Edrie Corbit, California, USA
I don’t know who needs to hear this
but the willows are in bloom.
A month early.
Their caterpillar buds wriggle up to a cerulean sky.
Five years ago on Imbolc, the fog blotted out
any sign of the sun.
Now, though, the open warmth
beckons early flora
and the upturned faces of fauna,
defrosting.
Of course, an early spring
signals an early summer.
Which signals an early fire season.
But I won’t think about that now,
while it’s still sea glass season,
and my hands can brush over the pebbles
carried by the winter swell,
searching for treasures
to cup and fawn over.
“This climate change is really working for me,”
a woman nearby says as she, too, turns skyward,
cinching her eyes closed against the light,
the sun holding her face with soft fingers,
but also etching it in ways she won’t see for years.
I think how, without the dense fog, I don’t feel so heavy.
I could be the red-winged blackbird
flitting from the ground to the willow tips in two wing beats.
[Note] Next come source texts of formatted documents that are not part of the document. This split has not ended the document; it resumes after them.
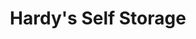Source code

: ---
title: "Hardy's Self Storage"
url: /aberdeen/hardys-self-storage-east-bel-air-avenue/
shop: Mieten
---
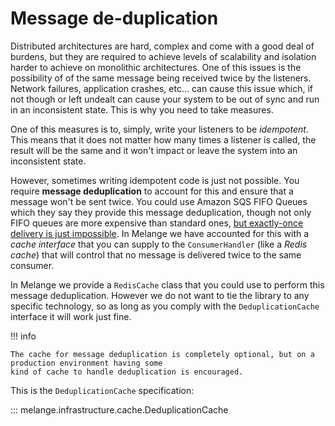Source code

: # Message de-duplication

Distributed architectures are hard, complex and come with a good deal of burdens, but they are required to achieve levels of scalability
and isolation harder to achieve on monolithic architectures. One of this issues is the possibility of
of the same message being received twice by the listeners. Network failures, application crashes, etc...
can cause this issue which, if not though or left undealt can cause your system to be out of sync and
run in an inconsistent state. This is why you need to take measures.

One of this measures is to, simply, write your listeners to be *idempotent*. This means that it does not
matter how many times a listener is called, the result will be the same and it won't impact or leave
the system into an inconsistent state.

However, sometimes writing idempotent code is just not possible. You require **message deduplication** to
account for this and ensure that a message won't be sent twice. You could use Amazon SQS FIFO Queues which
they say they provide this message deduplication, though not only FIFO queues are more expensive than
standard ones, [but exactly-once delivery is just impossible](https://dzone.com/articles/fifo-exactly-once-and-other-costs).
In Melange we have accounted for this with a *cache interface* that you can supply
to the `ConsumerHandler` (like a *Redis cache*) that will control that no message is delivered twice to the same consumer.

In Melange we provide a `RedisCache` class that you could use to perform this message deduplication. However
we do not want to tie the library to any specific technology, so as long as you comply
with the `DeduplicationCache` interface it will work just fine.

!!! info 

    The cache for message deduplication is completely optional, but on a production environment having some
    kind of cache to handle deduplication is encouraged.

This is the `DeduplicationCache` specification:

::: melange.infrastructure.cache.DeduplicationCache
Though, without the fog, the redwoods feel less grounded.
A handful have fallen.
There was that one tourist killed
at Muir Woods
on Christmas Eve
in front of his sister.
But who am I to complain
about the bright light
turning the sea to a diamond mine.
Edrie Corbit’s first deep love as a child was the land. She has been writing letters and songs to it ever since. Her fiction has won the Grand Prize for the San Francisco Writer’s Conference Writing Competition and she currently is working on a climate change novel that features both humor and heart.